La promesse de Justin Trudeau de légaliser et d'encadrer la vente de la marijuana est accueillie avec prudence par les forces policières canadiennes, au lendemain du raz-de-marée libéral. Et de nombreuses zones grises devront être éclaircies sur les modalités entourant la production, la distribution et la vente de cette drogue douce, souligne un expert.

Même si elle s'oppose à la légalisation du cannabis, l'Association canadienne des chefs de police (ACCP) reconnaît l'importance de mettre sur pied un nouveau «cadre législatif» sur la possession de cannabis. «Nous voulons certainement travailler avec le gouvernement au sein du groupe de travail proposé, ce qui comprend le fédéral, les provinces et les territoires, pour évaluer un nouveau cadre législatif», explique Clive Weighill, président de l'ACCP et chef de police de Saskatoon, en entrevue avec La Presse.

L'ACCP milite depuis 2013 pour un assouplissement majeur des règles sur la possession simple de cannabis.

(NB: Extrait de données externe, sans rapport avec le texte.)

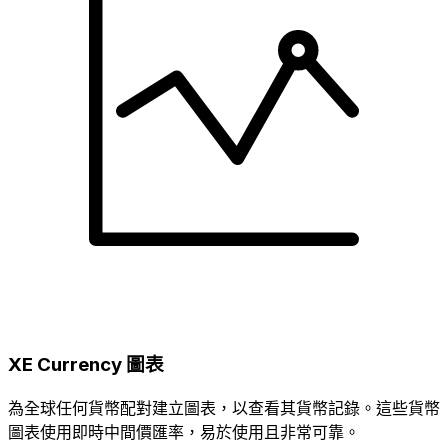
XE Currency 圖表
為全球任何貨幣配對建立圖表，以查看其貨幣記錄。這些貨幣
圖表使用即時中間價匯率，易於使用且非常可靠。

Sans toucher au Code criminel, les chefs de police du Canada proposent de modifier la Loi sur les contraventions pour permettre de remettre une simple contravention aux citoyens possédant moins de 30 grammes de marijuana. «Ça ferait épargner beaucoup de temps aux policiers, aux tribunaux, aux juges et aux procureurs. Ça désengorgerait notre système de justice», soutient Clive Weighill.

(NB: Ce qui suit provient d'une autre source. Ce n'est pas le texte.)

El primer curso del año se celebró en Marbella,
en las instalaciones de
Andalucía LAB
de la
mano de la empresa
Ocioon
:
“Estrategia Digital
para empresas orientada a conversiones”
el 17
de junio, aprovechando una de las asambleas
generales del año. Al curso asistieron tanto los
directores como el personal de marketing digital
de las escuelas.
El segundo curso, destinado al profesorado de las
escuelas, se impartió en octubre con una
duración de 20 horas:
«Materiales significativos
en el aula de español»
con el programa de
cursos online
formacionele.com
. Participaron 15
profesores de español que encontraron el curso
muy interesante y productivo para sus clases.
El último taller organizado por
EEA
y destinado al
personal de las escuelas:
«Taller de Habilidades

En effet, un peu plus des deux tiers des infractions relatives aux drogues, en 2013, étaient liées au cannabis, soit plus de 73 000 sur 109 000 crimes. «Ces infractions coûtent cher à notre système de justice pénale, qui s'engorge d'un trop grand nombre de délits mineurs non violents», peut-on lire sur la plateforme libérale. La Gendarmerie royale du Canada et le Service de police de la Ville de Montréal ont décliné nos demandes d'entrevue.

Débat social

Qui pourra produire le cannabis? Qui va en gérer la distribution et la vente? Combien sera-t-il vendu? Bien des questions déterminantes devront être tranchées au terme de consultations et d'un débat social, soutient Jean-Sébastien Fallu, professeur agrégé à l'École de psychoéducation de l'Université de Montréal et directeur de la revue Drogues, santé et société. «C'est fondé sur les données empiriques que la prohibition du cannabis est probablement la pire politique. [...] Par contre, plus on va vers une politique libérale - accessible partout, pas cher et avec des publicités -, plus il y a de risques de banalisation, ce qui pourrait favoriser un usage accru.»

La légalisation du cannabis est une source d'inquiétude pour le Partenariat pour un Canada sans drogue, même si le Parti libéral promet d'«empêcher la marijuana de tomber entre les mains des enfants». «Les libéraux disent qu'ils vont s'assurer de bien contrôler la distribution. Pourtant, la substance numéro un qui est consommée par les jeunes, c'est l'alcool, et ce n'est pas censé être offert aux jeunes en bas de 18 ans», soulève Marc Paris, directeur général de l'organisme.